You are browsing a read-only backup copy of Wikitech. The live site can be found at wikitech.wikimedia.org

Analytics/Systems/Presto

From Wikitech-static
< Analytics‎ | Systems
Revision as of 15:02, 21 September 2018 by imported>Joal (Updates in core and druid precisions additions.)
(diff) ← Older revision | Latest revision (diff) | Newer revision → (diff)
Jump to navigation Jump to search

Presto is a distributed SQL query engine for big data open sourced by Facebook (like Hive). We are currently (as of September 2018) on the way to deploy an experimental setup on 3 machines to provide labs users with qurying capabilities over the mediawiki-history dataset.

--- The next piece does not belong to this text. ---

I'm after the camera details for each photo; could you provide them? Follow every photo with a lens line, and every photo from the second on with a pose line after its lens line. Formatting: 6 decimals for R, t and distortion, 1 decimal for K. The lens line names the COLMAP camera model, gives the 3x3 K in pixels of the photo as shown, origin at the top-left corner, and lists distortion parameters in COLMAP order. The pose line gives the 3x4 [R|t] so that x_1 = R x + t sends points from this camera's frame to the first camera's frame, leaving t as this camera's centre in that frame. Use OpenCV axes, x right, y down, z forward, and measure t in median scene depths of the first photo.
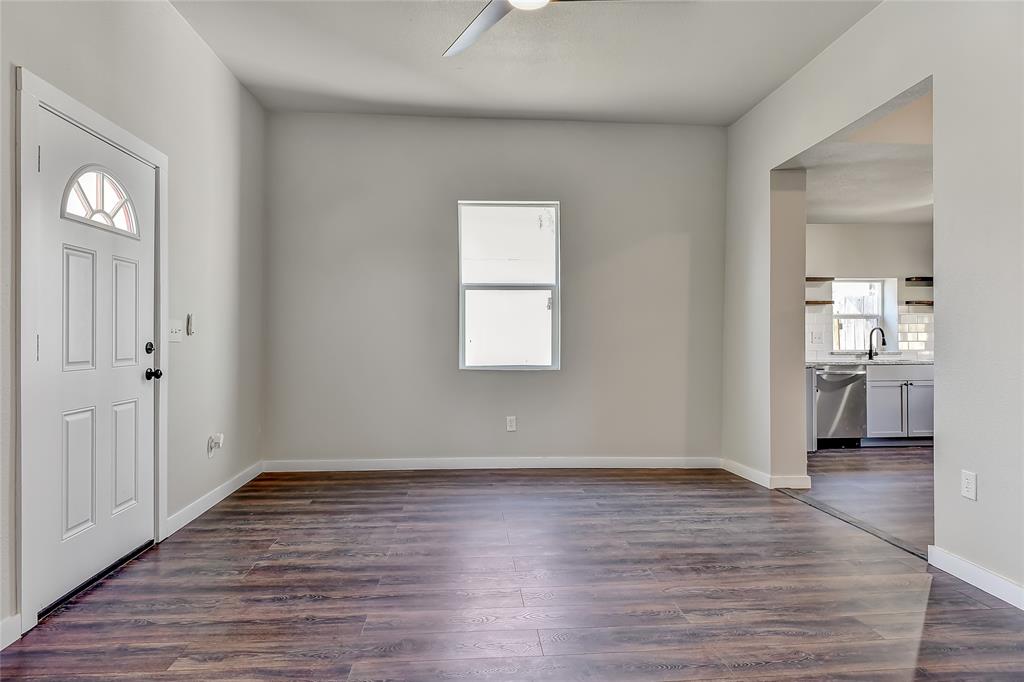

Why Presto ? Value proposition

We have been looking for a query-engine that would facilitate querying the mediawiki-history dataset. The dataset is somewhat "big" but not one of our largest (~750Gb, 3 billion rows) and the expected queries would be analytics-style queries (group by, count, sum rather than random-read of single rows). Our requirements are to provide a SQL compliant query interface, with interesting SQL-analytics features (window functions). This two requirements are satisfied by Hive but it has a major drawback in that is that it is slow (time-overhead for launching jobs and relying on MapReduce for computation makes the ratio (job-duration/ data-size) very bad for small-ish data).

We had several alternatives for this use-case: Hive, Druid, Clickhouse, and Presto.

Presto has been choosen as the best technology fitting our needs. It was developed to solve Hive issues with speed.

Reasons why we choose Presto:

  • It matches all the SQL needs with the advantage of being SQL-ANSI compliant, by opposition to all other systems that use dialects
  • It is really faster than Hive for small/medium size data. A bit less fast than Clickhouse and Druid for the queries Druid can process (Druid is actually not a general SQL-engine[1]).
  • It reads from HDFS and other big-data storages, making it easy to load/reload/maintain datasets (by opposition to Clickhouse and Druid).
  • It takes advantage of hadoop-standard columnar data format (Parquet)
  • It is the preferred tool of many other big players for querying analytics-oriented data in an exploratory way. It has a live ecosystem.
  1. As of today (September 2018) there two drawbacks on using Druid as a general SQL query engine: there is a significant scope of SQL that Druid would not be able to parse, and a broad range of queries (nested group-by for instance) would fail at computation-stage.